Alors bien sur notre classe de parasites, s’énerve un peu, et parle de « relocaliser l’exploitation ».
C’est bien de l’exploitation qu’il s’agit, n’allez surtout pas croire qu’ils ont subitement l’intention de se mettre à bosser, pour le dixième de ce qu’ils gagnent à vanter ou à critiquer le système.
En théorie c’est possible, on a les Capitaux, on croule même sous l’argent fictif cherchant à se caser, on a les parasites, politiciens, cadres, ingénieurs, financiers, vendeur de soupe …
Mais ce qu’il manque cruellement, c’est un Parti « Communiste », ou n’importe quoi d’assez nationaliste, peu importe la sauce.
Manque également,  bien évidemment, un tiers monde interne qu’on puisse « confiner » sérieusement.
Schenghen est très insuffisant pour ça, et notre police est juste bonne à cogner sur du Gilet Jaune,  de l’infirmier revendicatif, ou de l’écologiste hérétique qui croit à ce qu’il raconte.
Le gang Lepen, a une grande gueule, mais est composé de rigolos et n’a jamais réussi à concurrencer la droite traditionnelle dans  l’intégration du crime  organisé, ce qui est le minimum pour gouverner sérieusement.
L’autre problème, peut-être le plus sérieux, c’est que les maîtres du jeu occidental, les USA, nous verraient bien dans le rôle de tiers monde, et pas du tout dans celui de concurrent.

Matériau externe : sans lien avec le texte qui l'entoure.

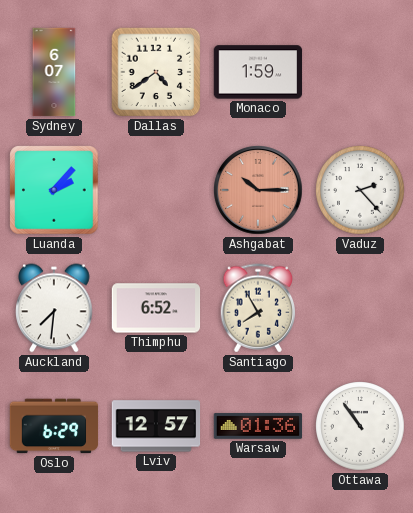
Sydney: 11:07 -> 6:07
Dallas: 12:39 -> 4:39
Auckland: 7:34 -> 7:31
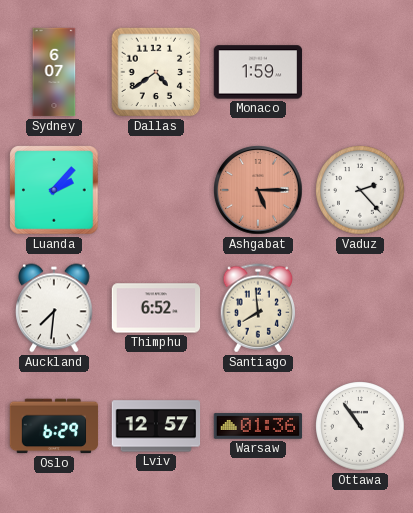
Ashgabat: 10:15 -> 5:15
Santiago: 7:55 -> 7:59
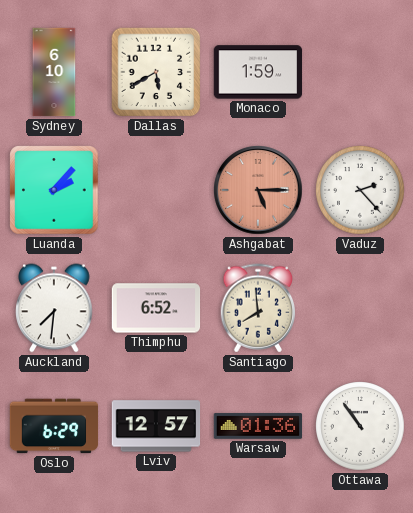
Sydney: 6:07 -> 6:10
Dallas: 4:39 -> 5:40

La conclusion provisoire de tout ça, c’est que « relocaliser », dans la bouche de ces canailles, et de leurs larbins, veut dire abandonner ce qui reste de nos droits sociaux, pour qu’ils puissent continuer à se gaver à rien foutre.
Cette vulgarité de la description, est parfaitement assumée, c’est le moins qu’on puisse utiliser pour discuter de projets de ce genre.